しかし、喜んでいるとばかり思っていた母親の眼からは幾つもの涙が流れていた。
「おかあさん…………」
−ぼくが何かいけないことをしたんだ!
「おかあさん、ごめんなさい。ぼく…………」
「ヒカルっ、謝らなければいけないのは、お母さんなの」
母親は手に持っていたハンカチを眼に当て、涙を拭おうとするが、後から後から流れ出る涙には追いつかない。
「ヒカルくん」
自分の母親がなぜ泣いているのか分からず、呆然としているヒカルに、先程までどっしりとソファーに座っていた白髪交じりの男の人が語りかけた。

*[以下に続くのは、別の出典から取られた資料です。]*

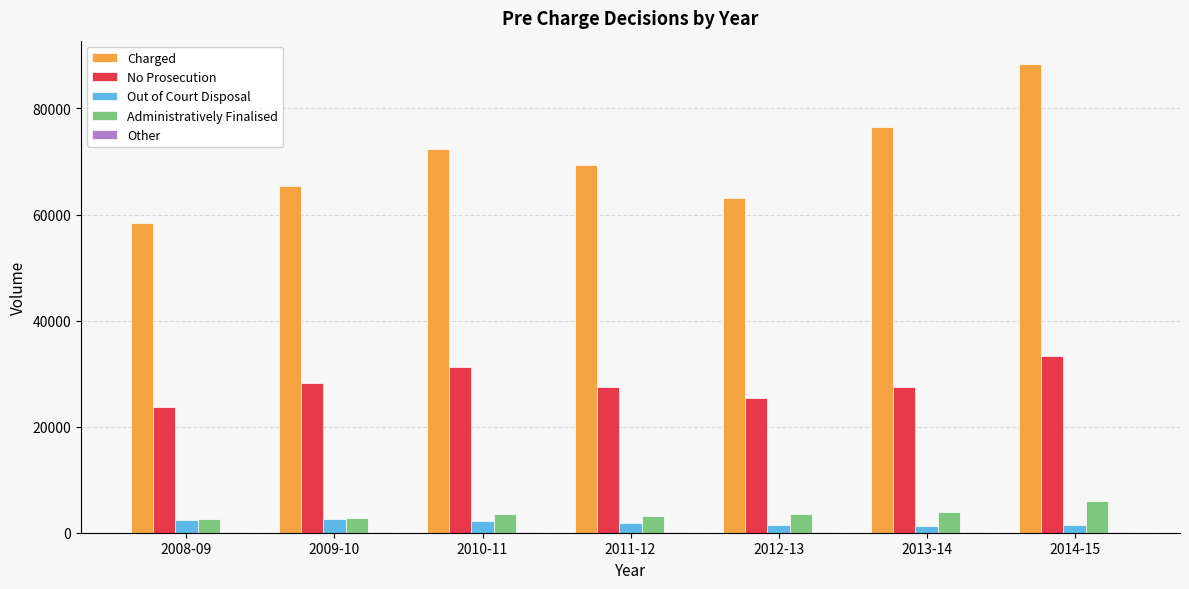

How many data points does each series have?

7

「ヒカルくん。今日から君のお父さんとお母さんは、ここにいる人達だ」
「お父さん!もっと言い方というものが……」
「なに、遠回しに言ったところで事態は変わらんよ。時間の無駄だ」
−オトウサントオカアサンハコノヒトタチ……
−どういうこと……?
「ヒカル、ごめんね……本当にごめん……」
母親の声は震えていた。
4歳のヒカルは理解しようと必死だった。
すべては、母親のために。また、笑顔に戻ってもらいたい。そのために……
「元気でね……ヒカルっ」
母親は泣き崩れるように、ヒカルの小さい身体を包み込んだ。
「お……かあ……さん」
絞り出すようにやっと出た言葉。
どうして、おかあさんはぼくに謝るの?どうして、おかあさんは泣いてるの?どうして?ぼくの『おかあさん』は、おかあさんだよね?
どうして?どうして?どうして?……おかあさん。どうしてなの……?
ヒカルの瞳からもいつの間にか涙が溢れていた。
どうして?の中に辿り着いた答えは、幼いヒカルには残酷なものだった。
−嗚呼、そっか。ぼくはおかあさんに捨てられるんだ……
ヒカルは、母親の暖かい腕の中でそう思った。